RELATO, LITERÁRIO E ANTILITERÁRIO NAS ESCRITAS ÍNTIMAS DE CAROLINA MARIA DE JESUS E DE ANA CRISTINA CESAR

Priscila Pesce Lopes de OLIVEIRA, Mônica GAMA

Resumo


RESUMO

O presente artigo discute a escritura e sua relação com o real a partir da notação sobre o cotidiano em Carolina Maria de Jesus e Ana Cristina Cesar. As relações entre a escrita diarística e a literária travadas nos textos das autoras são tomadas como ponto de partida, considerando as diferenças entre suas condições e projetos de escrita. Propõe, em seguida, que Carolina interpela pela linguagem os marcadores sociais que, se a constituem, a partir desse gesto autoral não mais a definem ou confinam; assim, a notação do real e a vontade do literário configuram a trama de um lugar de fala calcado num irresolúvel que é uma das marcas da literatura. Tece reflexão acerca das relações entre o diário, o relato e o literário na poética de Ana C., em que os elementos da fórmula diarística são deslocados de modo que o gênero textual seja reconhecível, porém não funcional, obrando igualmente a indecidibilidade. Procura demonstrar que o cotidiano inscreve, nos textos das duas autoras, elementos para que ali passem a participar da dinâmica propriamente escritural: a desestabilização. Esta atinge o eu, fraturado em Ana C. pelo desmonte da intimidade efetuado por procedimentos que jogam o biográfico simultaneamente como oferta e recusa e em Carolina pelo entrecruzar de vetores identitários que ela maneja em autoria de si própria. Atinge também o hiato entre escritos referenciais e artísticos com o qual se preocupam, de modos distintos, Barthes e Blanchot, apostando nesse intervalo como transitável pelo lirismo.

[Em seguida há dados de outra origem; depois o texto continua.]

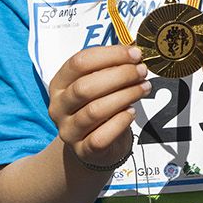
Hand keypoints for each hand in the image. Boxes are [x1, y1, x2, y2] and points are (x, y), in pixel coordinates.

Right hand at [47, 44, 149, 168]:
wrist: (94, 146)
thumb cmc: (99, 105)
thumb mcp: (100, 84)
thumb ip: (111, 68)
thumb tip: (134, 52)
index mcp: (59, 83)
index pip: (79, 62)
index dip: (109, 55)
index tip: (135, 54)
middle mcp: (59, 106)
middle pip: (85, 87)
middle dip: (120, 76)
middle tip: (141, 71)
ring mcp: (68, 130)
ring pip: (94, 111)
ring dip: (125, 96)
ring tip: (143, 88)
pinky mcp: (82, 150)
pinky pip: (100, 137)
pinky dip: (120, 122)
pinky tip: (132, 113)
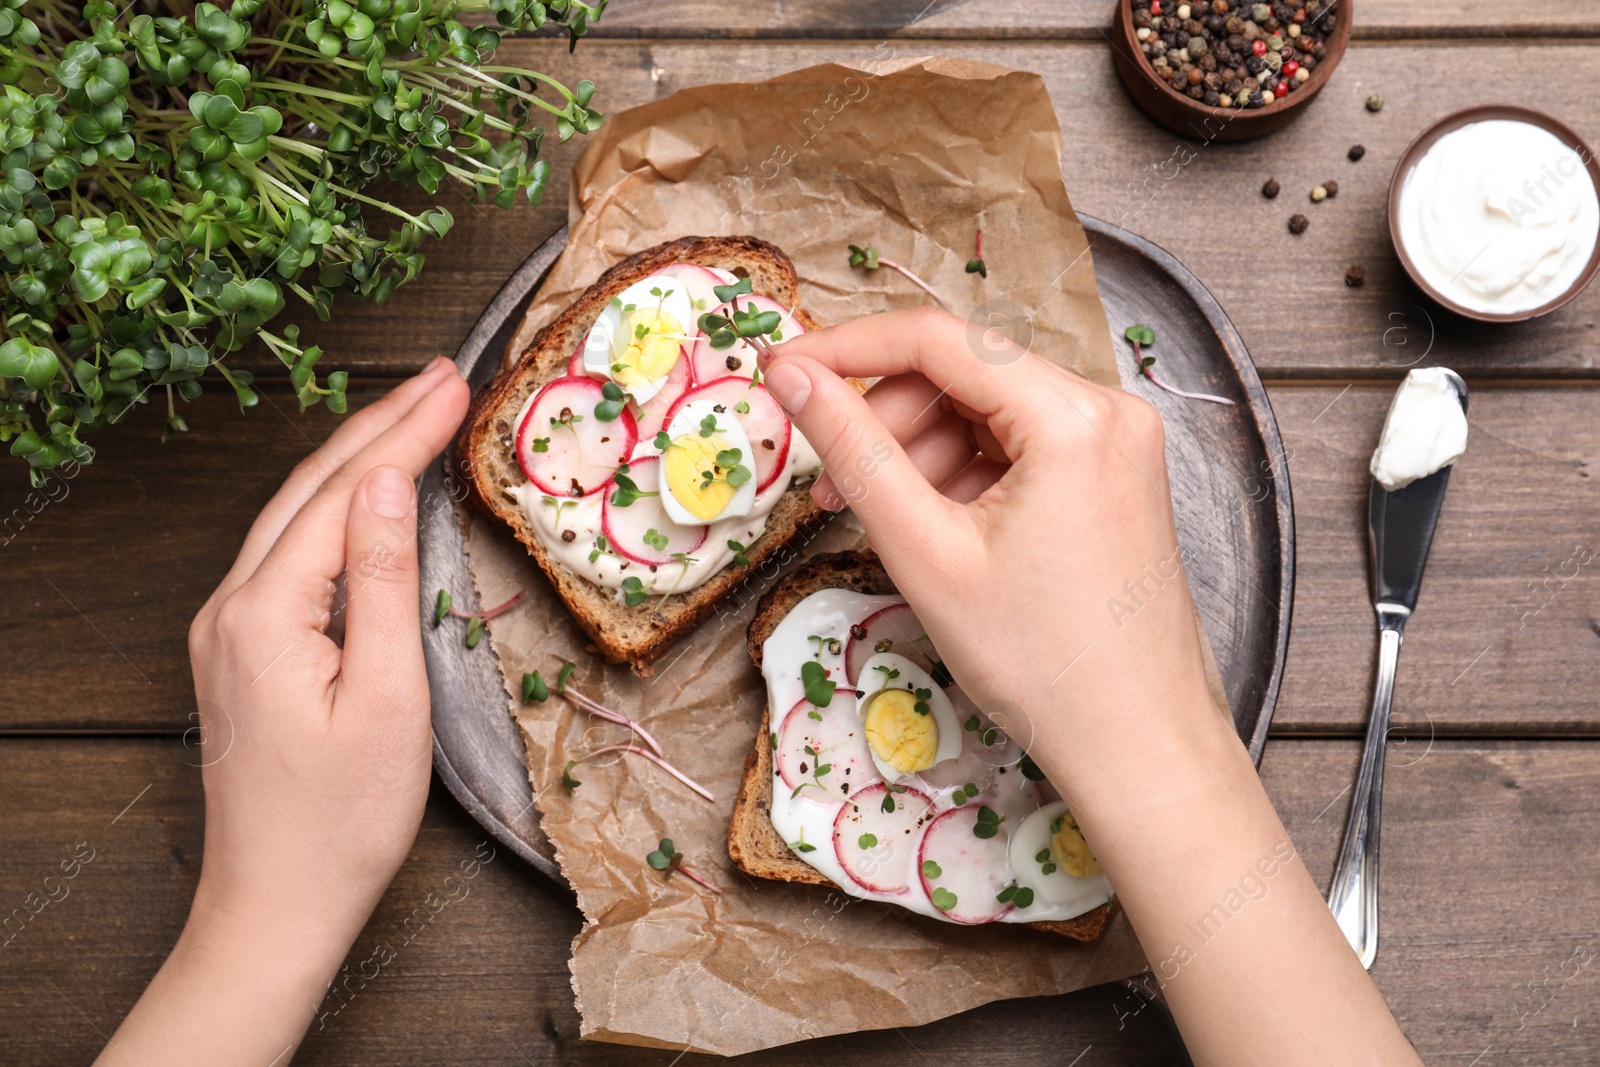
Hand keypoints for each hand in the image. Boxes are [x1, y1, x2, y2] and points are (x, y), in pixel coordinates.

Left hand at [100, 358, 469, 1065]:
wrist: (276, 904)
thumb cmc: (341, 820)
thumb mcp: (386, 699)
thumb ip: (381, 580)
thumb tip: (387, 483)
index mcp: (263, 612)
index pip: (346, 493)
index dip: (405, 432)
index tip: (457, 381)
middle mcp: (230, 606)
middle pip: (309, 487)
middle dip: (379, 423)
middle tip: (442, 375)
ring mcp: (228, 627)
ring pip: (294, 513)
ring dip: (356, 458)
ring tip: (414, 411)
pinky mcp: (241, 649)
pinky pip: (288, 552)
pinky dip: (336, 506)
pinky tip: (367, 492)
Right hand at [763, 310, 1420, 1066]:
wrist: (1137, 746)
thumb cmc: (1039, 662)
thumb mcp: (926, 551)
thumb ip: (853, 451)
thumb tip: (789, 375)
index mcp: (1073, 414)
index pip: (938, 339)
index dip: (847, 347)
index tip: (779, 371)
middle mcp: (1108, 408)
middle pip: (964, 374)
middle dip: (885, 418)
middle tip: (825, 481)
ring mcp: (1117, 444)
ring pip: (986, 413)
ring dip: (918, 451)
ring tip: (870, 516)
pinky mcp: (1113, 478)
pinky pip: (1017, 449)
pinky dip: (961, 476)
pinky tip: (927, 527)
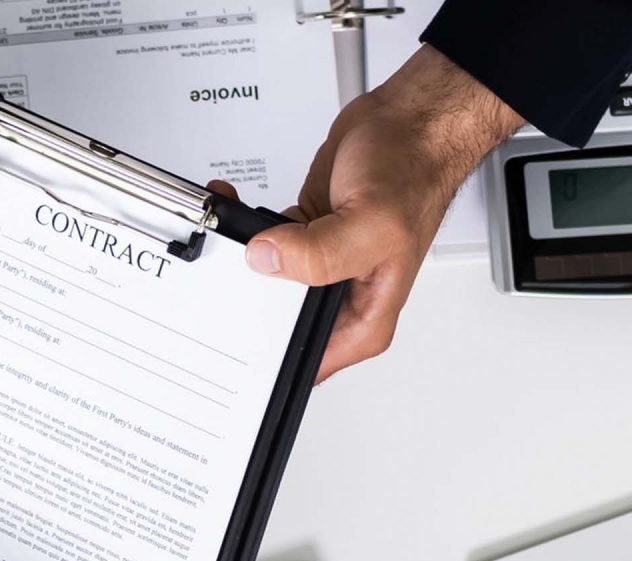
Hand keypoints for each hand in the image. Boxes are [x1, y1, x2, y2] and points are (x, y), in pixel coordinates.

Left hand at [223, 46, 523, 382]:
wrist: (410, 124)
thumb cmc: (414, 172)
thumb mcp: (371, 223)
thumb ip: (317, 253)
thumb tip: (266, 260)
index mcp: (365, 316)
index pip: (310, 364)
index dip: (269, 365)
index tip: (234, 344)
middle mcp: (342, 296)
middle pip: (277, 324)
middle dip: (243, 305)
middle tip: (217, 281)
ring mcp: (321, 265)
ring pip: (264, 282)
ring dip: (238, 262)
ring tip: (223, 236)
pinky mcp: (303, 235)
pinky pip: (262, 245)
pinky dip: (241, 228)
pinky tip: (232, 209)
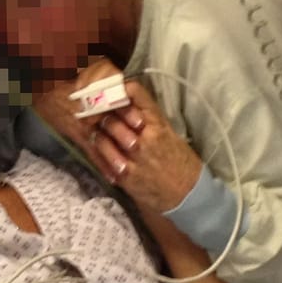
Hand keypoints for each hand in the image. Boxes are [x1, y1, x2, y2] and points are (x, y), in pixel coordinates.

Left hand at [34, 60, 202, 213]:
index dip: (117, 90)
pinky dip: (98, 154)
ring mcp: (134, 160)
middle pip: (112, 116)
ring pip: (102, 138)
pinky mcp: (126, 178)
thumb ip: (147, 117)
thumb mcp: (168, 132)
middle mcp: (145, 139)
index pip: (136, 96)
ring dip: (96, 133)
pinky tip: (99, 150)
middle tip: (93, 111)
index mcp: (158, 124)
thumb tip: (125, 98)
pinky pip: (102, 161)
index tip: (108, 89)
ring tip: (95, 131)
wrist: (188, 193)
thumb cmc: (179, 159)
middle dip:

 Palavras-chave: Diário. Carolina Maria de Jesus. Ana Cristina Cesar. Cotidiano. Lirismo.

ABSTRACT

This paper discusses the relationship between writing and reality in everyday notation by Carolina Maria de Jesus and Ana Cristina Cesar. We begin with an investigation of the relationship each author weaves between the journal and literary writing and the differences between Jesus’ and Cesar’s writing conditions and their writing projects. We propose that Carolina’s use of language interpellates the social markers that undoubtedly constitute her but, with her authorial gesture, no longer define or confine her; therefore, notation of the real and craving for the literary configure for her a speaking position grounded on unresolvability, which is one of literature’s hallmarks. Undecidability is also at work in the relationships between the journal, the account and the literary that take place in Ana C.’s poetry, where the journal’s elements are displaced so that the genre is recognizable but not functional. We seek to demonstrate that the elements inscribed by everydayness in the texts of both authors assume the scriptural dynamics of destabilization. There is destabilization of the I, fractured in Ana C.’s poetry by a wrecking of intimacy obtained with procedures that place biography simultaneously as offer and refusal, and there is destabilization in Carolina’s writing by the interlacing of identity vectors that she wields in authorship of herself. This destabilization also reaches the hiatus between referential and artistic writing that worries Barthes and Blanchot, a gap that we believe can be negotiated via lyricism.

 Keywords: Journal. Carolina Maria de Jesus. Ana Cristina Cesar. Everydayness. Lyricism.